→ ZU ERLEDIGEN:
Bitte kopieren Sie alle folgenden Einträge Zeile für Zeile unverändert, lassen Sie dabei aber die Bilder weg.

→ DATEN ZUR AUFGABE:
━━━━━━━━━━━━━━━━━━━━━━━━━━━━━━

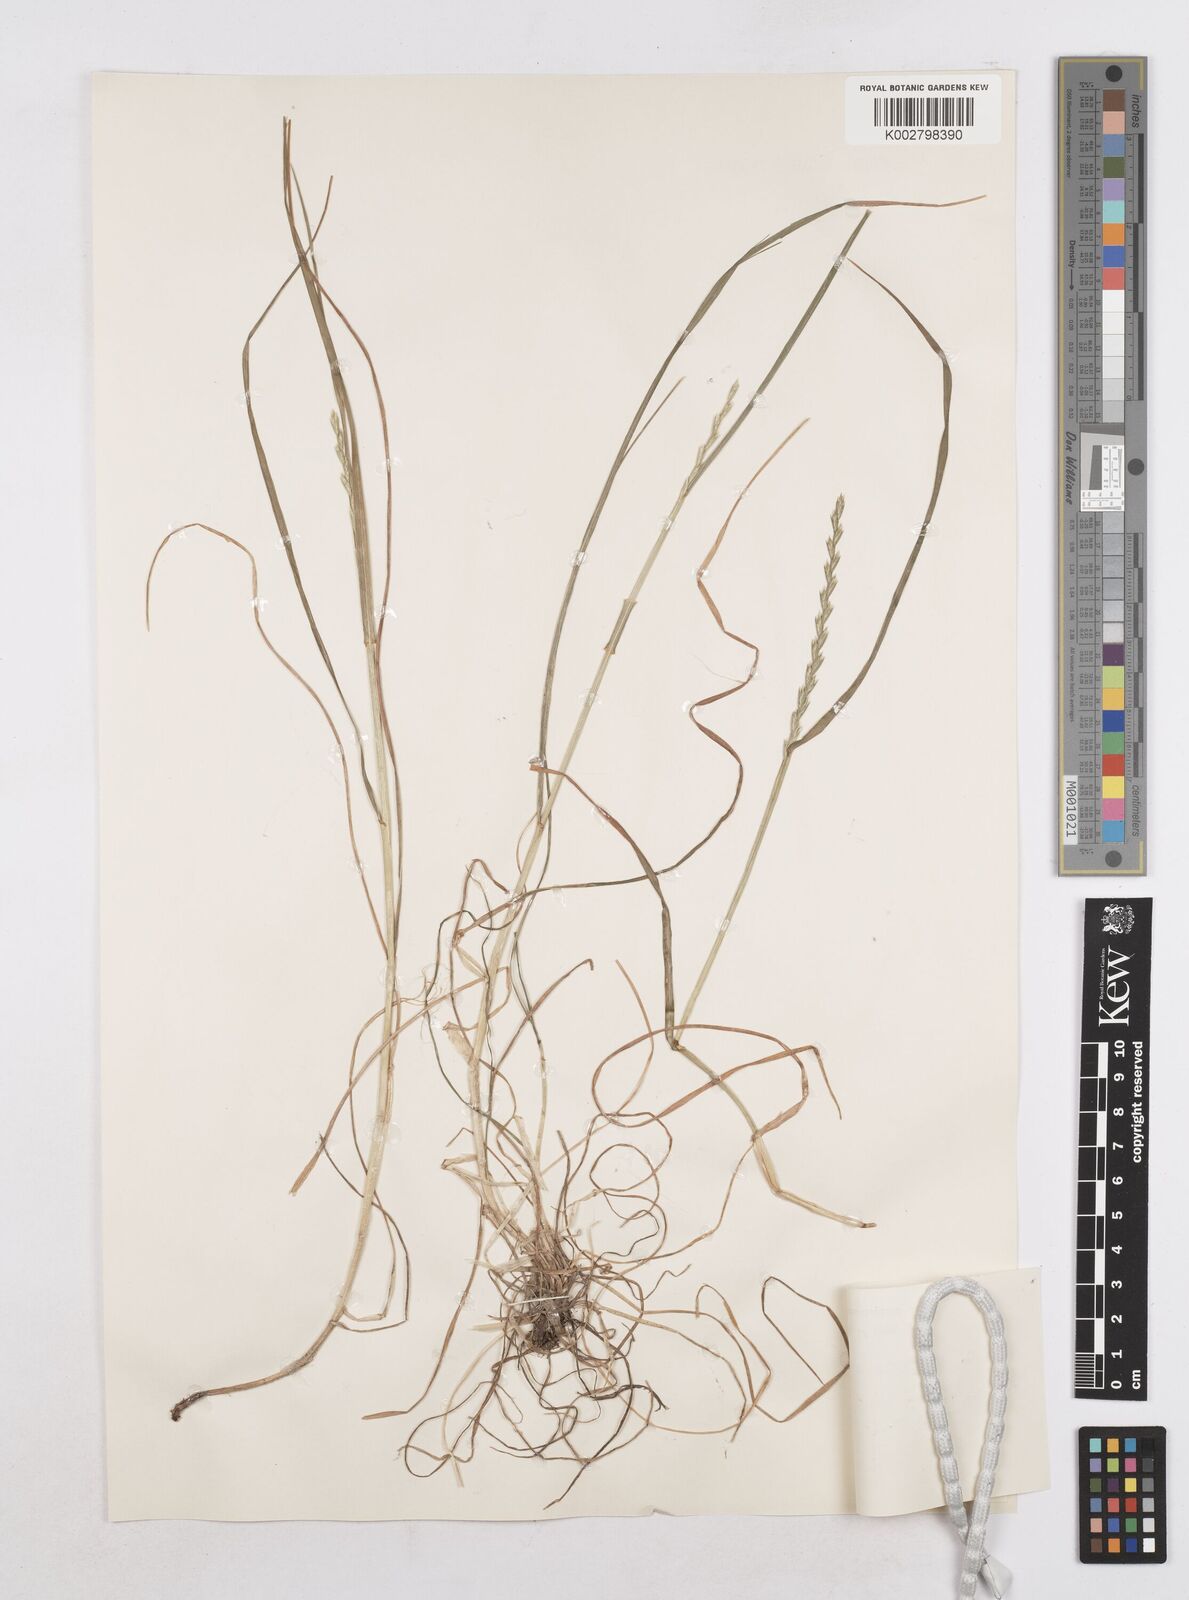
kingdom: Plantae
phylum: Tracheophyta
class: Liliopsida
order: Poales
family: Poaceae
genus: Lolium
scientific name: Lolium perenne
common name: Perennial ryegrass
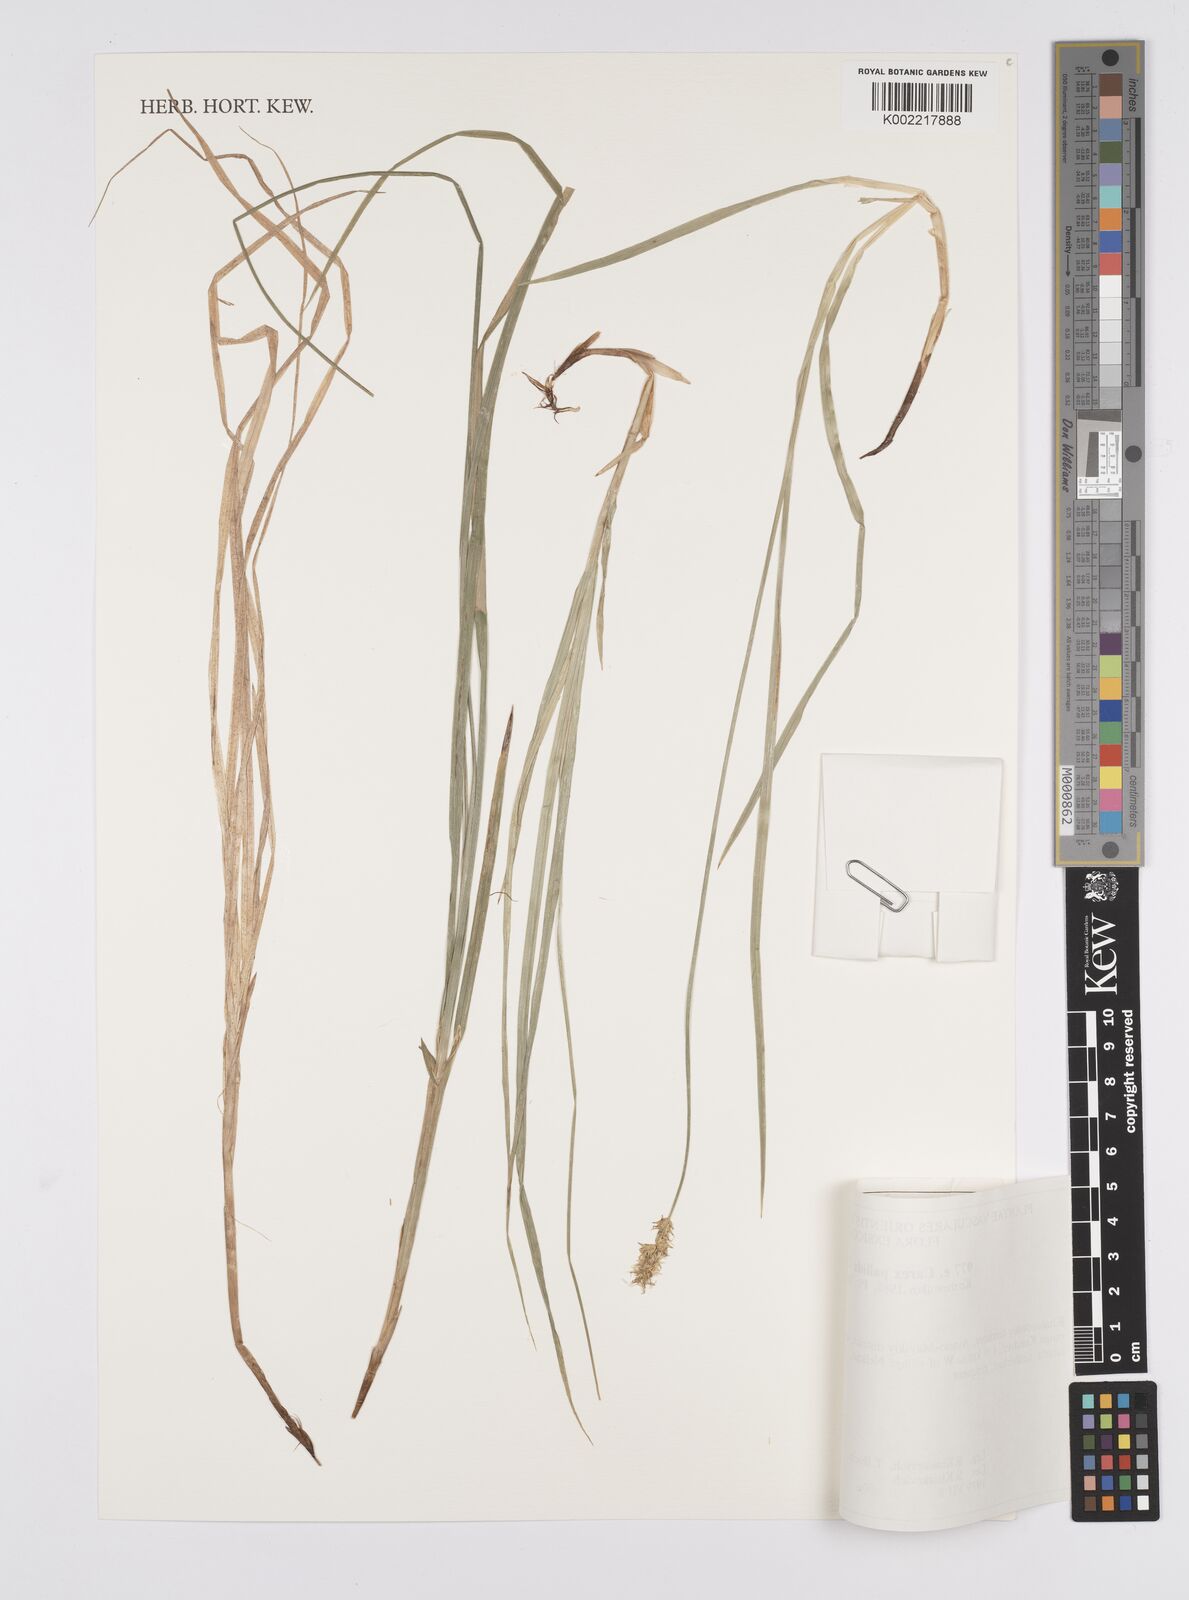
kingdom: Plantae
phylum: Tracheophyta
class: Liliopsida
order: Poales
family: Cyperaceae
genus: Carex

━━━━━━━━━━━━━━━━━━━━━━━━━━━━━━

→ GELÖSTE AUFGABE:
kingdom: Plantae
phylum: Tracheophyta
class: Liliopsida
order: Poales
family: Poaceae
genus: Lolium
scientific name: Lolium perenne
common name: Perennial ryegrass
kingdom: Plantae
phylum: Tracheophyta
class: Liliopsida
order: Poales
family: Cyperaceae
genus: Carex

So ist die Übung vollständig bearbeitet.